> **PROBLEM DESCRIPTION**: Every line from the one with "M0 468 24 449" to the one with "M97 62 120 78", including those two, is to be copied exactly; all other lines of the entries below are left out.

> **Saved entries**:
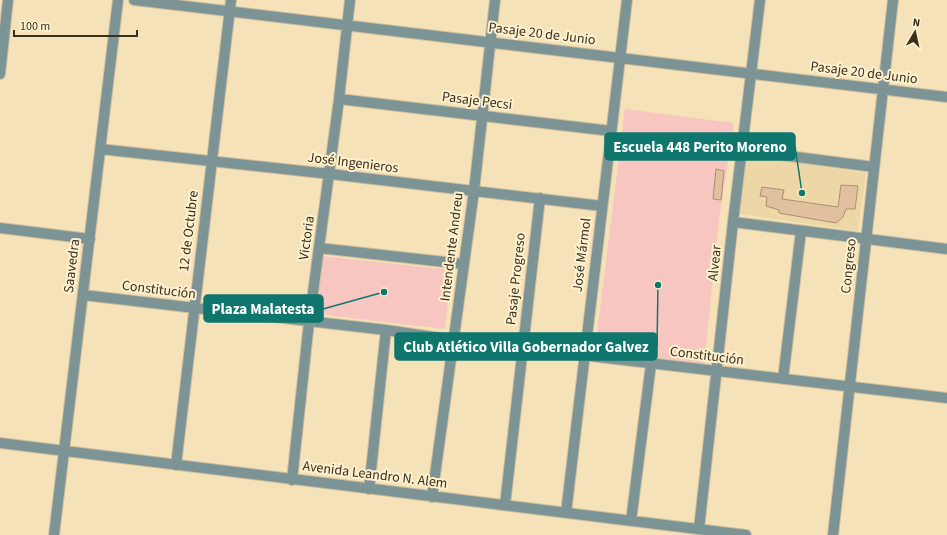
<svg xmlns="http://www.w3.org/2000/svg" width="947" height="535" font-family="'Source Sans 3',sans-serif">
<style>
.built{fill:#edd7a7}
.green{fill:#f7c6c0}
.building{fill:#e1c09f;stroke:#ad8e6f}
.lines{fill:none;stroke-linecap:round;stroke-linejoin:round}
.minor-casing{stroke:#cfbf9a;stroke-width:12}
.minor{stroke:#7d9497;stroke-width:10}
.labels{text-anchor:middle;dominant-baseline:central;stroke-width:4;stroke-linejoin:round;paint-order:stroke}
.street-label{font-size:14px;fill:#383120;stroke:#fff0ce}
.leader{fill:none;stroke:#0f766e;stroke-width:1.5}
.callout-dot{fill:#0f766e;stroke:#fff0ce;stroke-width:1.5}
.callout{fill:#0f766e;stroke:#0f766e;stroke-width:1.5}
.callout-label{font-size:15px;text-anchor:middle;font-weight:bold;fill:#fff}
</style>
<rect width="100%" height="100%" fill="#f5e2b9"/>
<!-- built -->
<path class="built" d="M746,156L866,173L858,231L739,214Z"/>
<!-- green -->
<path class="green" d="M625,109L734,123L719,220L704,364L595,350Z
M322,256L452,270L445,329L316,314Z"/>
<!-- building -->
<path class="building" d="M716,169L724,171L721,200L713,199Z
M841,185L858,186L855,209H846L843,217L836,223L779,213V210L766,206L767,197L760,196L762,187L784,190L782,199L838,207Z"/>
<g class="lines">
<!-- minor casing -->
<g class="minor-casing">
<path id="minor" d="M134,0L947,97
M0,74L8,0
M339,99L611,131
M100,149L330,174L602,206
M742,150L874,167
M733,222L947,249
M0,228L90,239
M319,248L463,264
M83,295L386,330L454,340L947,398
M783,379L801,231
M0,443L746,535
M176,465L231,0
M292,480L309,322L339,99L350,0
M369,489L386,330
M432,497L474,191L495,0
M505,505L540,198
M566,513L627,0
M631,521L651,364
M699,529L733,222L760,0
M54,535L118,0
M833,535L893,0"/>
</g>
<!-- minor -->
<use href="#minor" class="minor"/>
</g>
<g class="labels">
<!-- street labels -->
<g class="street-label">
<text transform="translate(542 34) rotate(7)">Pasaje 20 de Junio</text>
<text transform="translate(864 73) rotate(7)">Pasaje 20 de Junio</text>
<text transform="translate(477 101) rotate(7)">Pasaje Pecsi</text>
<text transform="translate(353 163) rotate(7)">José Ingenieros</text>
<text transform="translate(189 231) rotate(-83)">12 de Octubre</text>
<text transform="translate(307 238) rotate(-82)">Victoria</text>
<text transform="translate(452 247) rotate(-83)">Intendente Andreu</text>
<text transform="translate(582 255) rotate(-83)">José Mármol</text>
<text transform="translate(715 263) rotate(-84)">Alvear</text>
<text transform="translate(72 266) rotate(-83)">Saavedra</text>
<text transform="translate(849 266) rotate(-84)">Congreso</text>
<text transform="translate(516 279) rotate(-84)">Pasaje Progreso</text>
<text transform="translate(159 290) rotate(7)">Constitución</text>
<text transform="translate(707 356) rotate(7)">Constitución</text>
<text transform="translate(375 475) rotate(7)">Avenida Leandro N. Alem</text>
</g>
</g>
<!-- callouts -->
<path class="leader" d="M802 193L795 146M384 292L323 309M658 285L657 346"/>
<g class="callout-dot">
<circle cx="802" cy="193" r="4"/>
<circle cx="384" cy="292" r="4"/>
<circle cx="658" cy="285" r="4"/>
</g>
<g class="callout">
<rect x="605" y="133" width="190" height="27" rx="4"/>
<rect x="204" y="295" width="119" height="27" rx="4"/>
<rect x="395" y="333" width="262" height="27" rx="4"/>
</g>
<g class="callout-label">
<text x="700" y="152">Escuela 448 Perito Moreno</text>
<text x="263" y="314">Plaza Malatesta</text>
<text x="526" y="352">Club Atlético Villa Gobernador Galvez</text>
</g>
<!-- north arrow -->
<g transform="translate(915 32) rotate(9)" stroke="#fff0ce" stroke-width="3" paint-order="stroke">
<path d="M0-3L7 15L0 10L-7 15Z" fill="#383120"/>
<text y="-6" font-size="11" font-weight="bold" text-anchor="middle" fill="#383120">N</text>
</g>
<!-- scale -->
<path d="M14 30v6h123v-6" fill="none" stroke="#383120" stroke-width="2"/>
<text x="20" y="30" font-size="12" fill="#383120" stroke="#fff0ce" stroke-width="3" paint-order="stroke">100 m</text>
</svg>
---
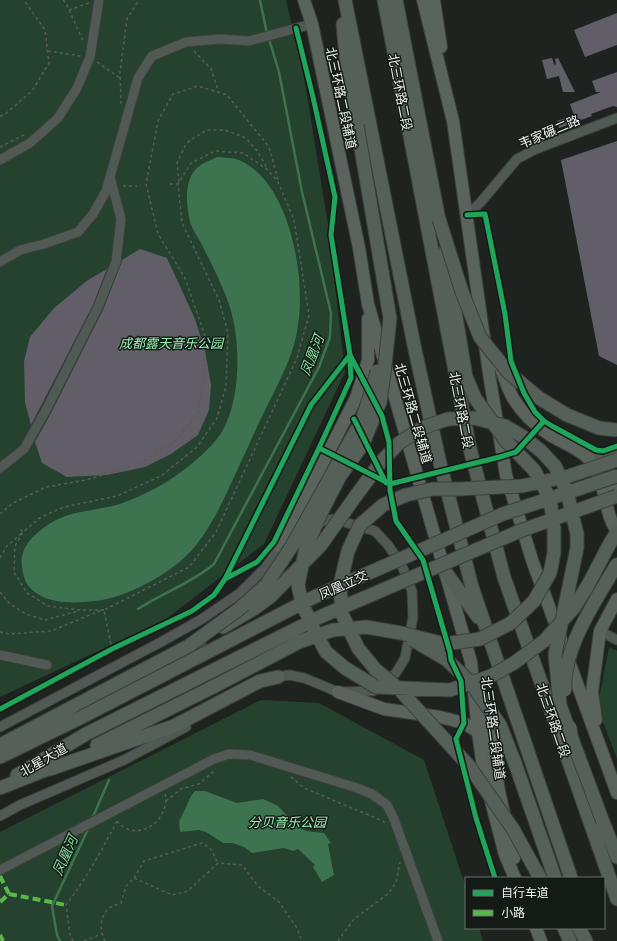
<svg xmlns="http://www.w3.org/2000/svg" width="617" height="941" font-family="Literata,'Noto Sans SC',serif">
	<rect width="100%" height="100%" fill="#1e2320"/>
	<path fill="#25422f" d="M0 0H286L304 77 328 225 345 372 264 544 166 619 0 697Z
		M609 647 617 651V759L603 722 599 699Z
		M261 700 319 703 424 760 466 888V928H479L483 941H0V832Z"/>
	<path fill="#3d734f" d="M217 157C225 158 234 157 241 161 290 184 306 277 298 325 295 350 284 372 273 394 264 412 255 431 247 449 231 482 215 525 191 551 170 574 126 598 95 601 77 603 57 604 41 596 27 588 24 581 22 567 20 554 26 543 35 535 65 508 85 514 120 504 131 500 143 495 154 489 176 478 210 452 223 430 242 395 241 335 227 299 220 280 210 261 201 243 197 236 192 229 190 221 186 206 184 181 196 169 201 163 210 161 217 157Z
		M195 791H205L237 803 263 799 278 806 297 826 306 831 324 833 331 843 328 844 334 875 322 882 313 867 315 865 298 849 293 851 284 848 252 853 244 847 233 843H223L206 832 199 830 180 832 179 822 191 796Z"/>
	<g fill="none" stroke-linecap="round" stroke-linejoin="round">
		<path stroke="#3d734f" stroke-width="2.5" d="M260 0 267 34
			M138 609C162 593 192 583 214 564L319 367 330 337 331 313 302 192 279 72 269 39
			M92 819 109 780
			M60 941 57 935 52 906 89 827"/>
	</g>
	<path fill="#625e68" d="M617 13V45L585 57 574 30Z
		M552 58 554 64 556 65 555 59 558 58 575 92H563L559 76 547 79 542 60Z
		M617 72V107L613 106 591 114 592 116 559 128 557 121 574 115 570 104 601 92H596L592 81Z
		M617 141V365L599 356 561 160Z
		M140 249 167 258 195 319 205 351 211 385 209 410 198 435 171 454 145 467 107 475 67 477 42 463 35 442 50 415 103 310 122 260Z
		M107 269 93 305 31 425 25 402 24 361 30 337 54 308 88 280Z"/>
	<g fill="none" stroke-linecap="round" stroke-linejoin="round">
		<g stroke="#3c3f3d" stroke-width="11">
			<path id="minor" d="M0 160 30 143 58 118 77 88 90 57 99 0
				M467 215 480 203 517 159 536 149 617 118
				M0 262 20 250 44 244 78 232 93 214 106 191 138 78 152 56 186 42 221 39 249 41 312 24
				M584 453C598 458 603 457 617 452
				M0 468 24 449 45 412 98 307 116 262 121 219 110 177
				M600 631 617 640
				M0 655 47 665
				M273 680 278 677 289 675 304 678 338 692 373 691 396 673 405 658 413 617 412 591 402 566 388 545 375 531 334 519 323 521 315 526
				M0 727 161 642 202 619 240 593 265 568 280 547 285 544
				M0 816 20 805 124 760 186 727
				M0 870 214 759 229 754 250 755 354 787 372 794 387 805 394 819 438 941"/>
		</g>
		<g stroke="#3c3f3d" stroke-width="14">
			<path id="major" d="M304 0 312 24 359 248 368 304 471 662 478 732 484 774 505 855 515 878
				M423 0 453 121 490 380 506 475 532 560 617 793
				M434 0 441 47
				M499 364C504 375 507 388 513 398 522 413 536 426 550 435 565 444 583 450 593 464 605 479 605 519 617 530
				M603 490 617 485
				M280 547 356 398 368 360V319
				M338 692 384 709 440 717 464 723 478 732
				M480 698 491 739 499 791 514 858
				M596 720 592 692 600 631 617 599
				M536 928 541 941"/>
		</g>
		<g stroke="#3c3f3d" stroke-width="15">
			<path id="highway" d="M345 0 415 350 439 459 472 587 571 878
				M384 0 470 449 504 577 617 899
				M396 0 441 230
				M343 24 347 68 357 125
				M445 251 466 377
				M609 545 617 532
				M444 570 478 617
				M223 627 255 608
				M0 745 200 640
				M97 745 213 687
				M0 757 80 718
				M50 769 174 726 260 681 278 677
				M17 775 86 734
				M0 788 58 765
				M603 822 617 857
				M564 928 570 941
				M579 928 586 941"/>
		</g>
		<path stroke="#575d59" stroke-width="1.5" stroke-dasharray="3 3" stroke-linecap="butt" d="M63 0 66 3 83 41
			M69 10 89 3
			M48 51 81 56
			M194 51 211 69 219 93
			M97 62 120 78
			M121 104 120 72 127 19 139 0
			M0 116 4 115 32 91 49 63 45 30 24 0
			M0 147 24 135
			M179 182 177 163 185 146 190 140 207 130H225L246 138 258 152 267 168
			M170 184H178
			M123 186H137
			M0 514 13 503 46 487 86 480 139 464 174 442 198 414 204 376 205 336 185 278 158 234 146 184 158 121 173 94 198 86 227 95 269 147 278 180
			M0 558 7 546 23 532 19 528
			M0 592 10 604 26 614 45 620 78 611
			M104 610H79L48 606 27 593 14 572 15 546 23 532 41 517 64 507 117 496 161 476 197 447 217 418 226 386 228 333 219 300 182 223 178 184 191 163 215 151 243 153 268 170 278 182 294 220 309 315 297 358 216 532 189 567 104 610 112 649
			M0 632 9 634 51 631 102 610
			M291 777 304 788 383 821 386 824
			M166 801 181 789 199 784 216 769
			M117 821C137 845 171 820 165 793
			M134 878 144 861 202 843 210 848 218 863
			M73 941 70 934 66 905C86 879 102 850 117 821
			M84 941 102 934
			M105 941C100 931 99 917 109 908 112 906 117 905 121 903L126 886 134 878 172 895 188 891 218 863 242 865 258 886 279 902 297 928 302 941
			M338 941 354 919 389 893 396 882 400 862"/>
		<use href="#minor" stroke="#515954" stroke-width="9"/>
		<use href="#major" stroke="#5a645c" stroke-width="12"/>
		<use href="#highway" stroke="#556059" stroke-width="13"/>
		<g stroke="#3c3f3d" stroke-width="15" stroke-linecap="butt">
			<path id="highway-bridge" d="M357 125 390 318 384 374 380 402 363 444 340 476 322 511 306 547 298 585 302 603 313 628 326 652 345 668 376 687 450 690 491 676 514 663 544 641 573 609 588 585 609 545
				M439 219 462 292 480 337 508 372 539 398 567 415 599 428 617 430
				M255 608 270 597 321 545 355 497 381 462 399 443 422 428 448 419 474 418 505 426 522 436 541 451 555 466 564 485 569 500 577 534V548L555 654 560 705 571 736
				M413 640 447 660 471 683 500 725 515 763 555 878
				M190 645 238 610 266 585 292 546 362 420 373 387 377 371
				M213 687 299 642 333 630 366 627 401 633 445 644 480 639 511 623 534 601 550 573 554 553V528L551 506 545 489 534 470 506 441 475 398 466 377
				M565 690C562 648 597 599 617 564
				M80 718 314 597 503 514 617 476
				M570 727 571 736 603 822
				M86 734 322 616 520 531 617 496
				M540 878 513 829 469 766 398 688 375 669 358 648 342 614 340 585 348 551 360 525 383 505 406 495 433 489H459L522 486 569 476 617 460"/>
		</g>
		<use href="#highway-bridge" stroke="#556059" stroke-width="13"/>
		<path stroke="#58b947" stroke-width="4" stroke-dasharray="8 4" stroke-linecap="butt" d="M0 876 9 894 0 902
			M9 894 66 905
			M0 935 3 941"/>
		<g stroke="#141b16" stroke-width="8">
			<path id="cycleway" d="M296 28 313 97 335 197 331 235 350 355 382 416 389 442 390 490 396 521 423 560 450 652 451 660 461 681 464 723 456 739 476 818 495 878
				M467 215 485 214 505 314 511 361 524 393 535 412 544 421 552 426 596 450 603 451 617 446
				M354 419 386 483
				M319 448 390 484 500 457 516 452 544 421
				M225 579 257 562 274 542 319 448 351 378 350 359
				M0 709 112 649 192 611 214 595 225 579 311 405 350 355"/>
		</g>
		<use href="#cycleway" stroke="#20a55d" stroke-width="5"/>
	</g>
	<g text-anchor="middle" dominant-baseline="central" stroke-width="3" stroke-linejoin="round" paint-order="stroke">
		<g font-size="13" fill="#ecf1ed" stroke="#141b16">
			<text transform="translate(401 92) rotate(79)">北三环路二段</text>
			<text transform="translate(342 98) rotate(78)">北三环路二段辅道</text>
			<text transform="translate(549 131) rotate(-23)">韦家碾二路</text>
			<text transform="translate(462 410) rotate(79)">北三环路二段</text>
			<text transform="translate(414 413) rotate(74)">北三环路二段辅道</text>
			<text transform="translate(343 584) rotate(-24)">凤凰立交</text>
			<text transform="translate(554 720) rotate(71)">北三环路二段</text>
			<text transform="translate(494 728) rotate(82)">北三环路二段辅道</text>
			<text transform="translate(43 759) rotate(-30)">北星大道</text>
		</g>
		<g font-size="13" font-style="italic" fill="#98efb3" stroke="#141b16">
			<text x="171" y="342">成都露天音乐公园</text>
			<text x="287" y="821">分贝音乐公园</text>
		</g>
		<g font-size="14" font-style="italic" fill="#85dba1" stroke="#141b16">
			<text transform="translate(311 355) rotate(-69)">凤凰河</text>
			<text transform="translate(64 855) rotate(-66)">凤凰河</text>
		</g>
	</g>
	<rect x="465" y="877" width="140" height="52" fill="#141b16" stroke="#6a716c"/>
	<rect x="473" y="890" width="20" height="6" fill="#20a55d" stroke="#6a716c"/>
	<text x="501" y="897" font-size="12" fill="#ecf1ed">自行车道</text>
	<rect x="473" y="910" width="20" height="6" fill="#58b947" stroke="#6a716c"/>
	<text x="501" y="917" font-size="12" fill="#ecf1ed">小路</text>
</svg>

> **ANSWER**:
				M0 468 24 449 45 412 98 307 116 262 121 219 110 177
				M600 631 617 640
				M0 655 47 665
				M273 680 278 677 289 675 304 678 338 692 373 691 396 673 405 658 413 617 412 591 402 566 388 545 375 531 334 519 323 521 315 526
				M0 727 161 642 202 619 240 593 265 568 280 547 285 544
				M0 816 20 805 124 760 186 727
				M0 870 214 759 229 754 250 755 354 787 372 794 387 805 394 819 438 941"/>
		</g>
		<g stroke="#3c3f3d" stroke-width="14">
			<path id="major" d="M304 0 312 24 359 248 368 304 471 662 478 732 484 774 505 855 515 878
				M423 0 453 121 490 380 506 475 532 560 617 793
				M434 0 441 47
				M499 364C504 375 507 388 513 398 522 413 536 426 550 435 565 444 583 450 593 464 605 479 605 519 617 530
				M603 490 617 485
				M280 547 356 398 368 360V319
				M338 692 384 709 440 717 464 723 478 732
				M480 698 491 739 499 791 514 858
				M596 720 592 692 600 631 617 599
				M536 928 541 941"/>
		</g>
		<g stroke="#3c3f3d" stroke-width="15">
			<path id="highway" d="M345 0 415 350 439 459 472 587 571 878
				M384 0 470 449 504 577 617 899
				M396 0 441 230
				M343 24 347 68 357 125
				M445 251 466 377
				M609 545 617 532
				M444 570 478 617
				M223 627 255 608
				M0 745 200 640
				M97 745 213 687
				M0 757 80 718
				M50 769 174 726 260 681 278 677
				M17 775 86 734
				M0 788 58 765
				M603 822 617 857
				M564 928 570 941
				M579 928 586 941"/>
		</g>
		<path stroke="#575d59" stroke-width="1.5" stroke-dasharray="3 3" stroke-linecap="butt" d="M63 0 66 3 83 41
			M69 10 89 3
			M48 51 81 56
			M194 51 211 69 219 93
			M97 62 120 78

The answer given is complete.